Tuesday 3 July 2012

Tramshed - review

Today, on Tuesday 3rd July, I was forced to take my winter coat out of hibernation. However, a few weeks ago it was so sunny that my friend and I drank a bottle of Pinot Grigio in the sunshine after work and went to Shoreditch for supper.

The East End is not my haunt. I’m not edgy enough. I’m always overdressed. Past the shiny buildings of Commercial Street, beyond the higgle piggle of Brick Lane and through the laboured regeneration of Spitalfields Market, I feel an aura of menace. It’s competitive cool jarring rudely with corporate money and real hardship. I suppose that’s the appeal. I just find it vaguely exhausting.

I have tried. I did Galvin La Chapelle and thought ‘wouldn’t this be nice if it was in the West End’, I went on the Jack the Ripper tour and thought ‘I can really see why he chose this alleyway as his stomping ground’, You name it, I’ve done it. Birthday drinks in achingly hip Hoxton bars, wine tasting in Shoreditch, numerous authentic curry trips, clubs in nameless archways…I have even eaten raclette at 11pm in a deserted and strip lit Spitalfields Market. And most of the time I have just thought ‘how the f**k am I going to get home from here?’.

So there you have it. Confession over, I’m not cool enough for the East. However, if ever there was a reason to gird my loins and head back over, it was for Tramshed. Tramshed is the latest Mark Hix restaurant, which is following the current vogue for minimalistic menus (my favourite so far: ‘Bubbledogs’, serving hot dogs and champagne - opening this month) and only serves chicken or steak. My friend and I were convinced the chicken would be the joke order. Who would order chicken over steak? However, as the night of our reservation (hooray) due nearer, we read increasingly hyperbolic reviews of the chicken at Tramshed, and decided to go for one steak and one chicken on the evening itself.

The restaurant is on Rivington Street in a tram electricity generation shed (or something). It is massive and noisy and looks like a canteen. In the middle is a ginormous, raised Damien Hirst sculpture of a bull with a chicken on its back in formaldehyde. Each to their own. I don’t think I’m cool enough for Damien Hirst either. That aside, the atmosphere is buzzy, informal, and the perfect place for taking 5 friends and getting seriously pissed at the long trestle tables down the centre of the room.

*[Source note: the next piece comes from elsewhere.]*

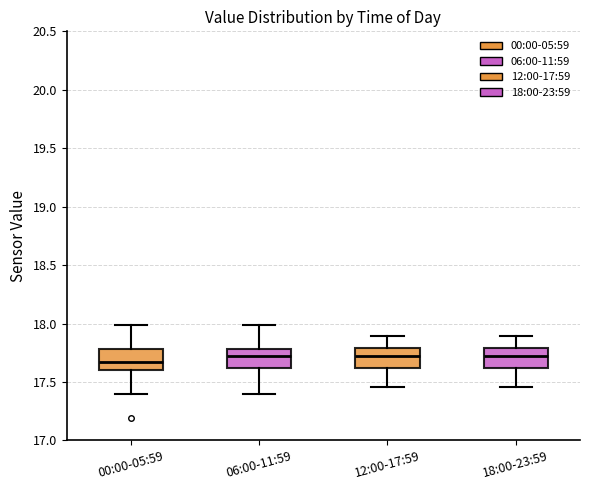

Where does the upper whisker of the box for 06:00-11:59 end on the y-axis? The values are not printed on the chart, so give them approximately, as read against the axis.

18.00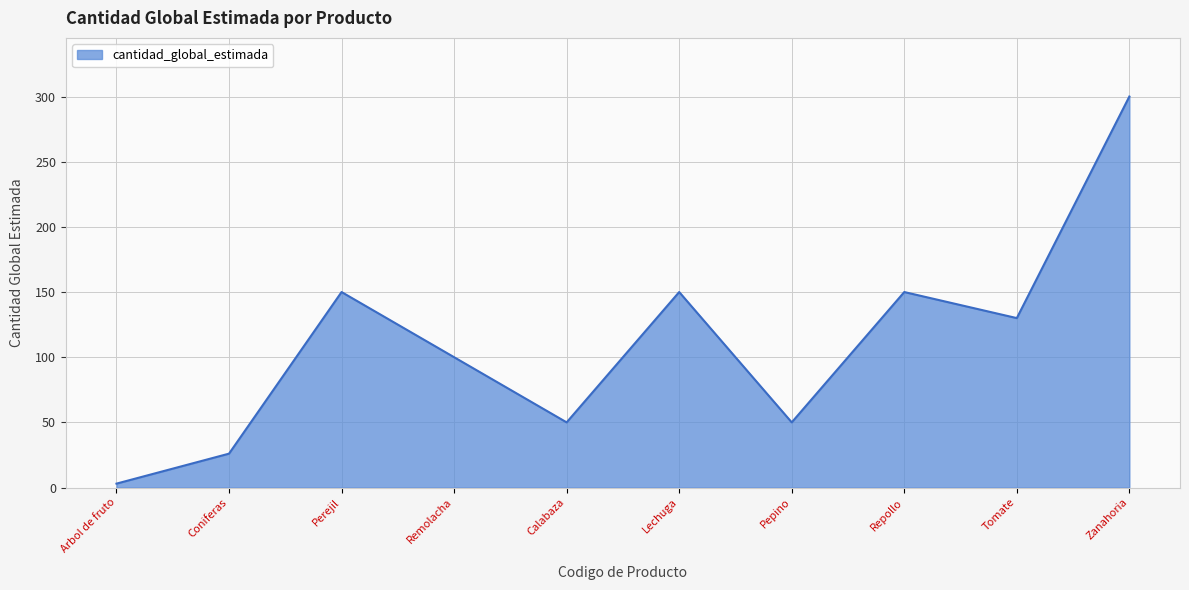

Is it true that the value at Repollo is 212?

False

The menu really is as simple as chicken or steak. There are sides, but the starters are salads (served as a mix of 3 plates for the whole table at £8 each) so I wouldn’t bother with them. My friend chose the wine as she was about to go on a wine tasting course and wanted to flex her vinicultural muscles. It was good and red and reasonably priced. The starter salads were crisp and sharp, although the gigantic Yorkshire pudding with horseradish sauce was obviously finished first.

We had ordered a small chicken and a small steak and, excited by the prospect of the superlative chicken, dug into that first. Well…. it was just chicken. I can see if you’re eating battery chickens (which you shouldn’t be) then perhaps this would be very different, but it was just a roast chicken. Good, but a chicken. I am not terribly excited by chickens. What was exciting was the steak, which I thought was faultless, as were the crispy, beef dripping, fries. The table of cheery men next to us, who drank flaming cocktails throughout dinner, had eschewed the chicken altogether and gone for a giant slab of steak with chips and salad. They had clearly been here before.

We got out for £40 a head which I think is great value given you can drop that at most high street chains on a weekend evening. The crowd was cool (natch), the service was great, some of the food really excellent and we had a fab evening.

The ‘how the f**k do we get home from here?’ moment only happened as we tottered through the rain into the smudgy, shadowy glow of the nearest bar, took one look at the menu (presented as the pull out lyric sheet in an old cassette case) and legged it to the nearest taxi.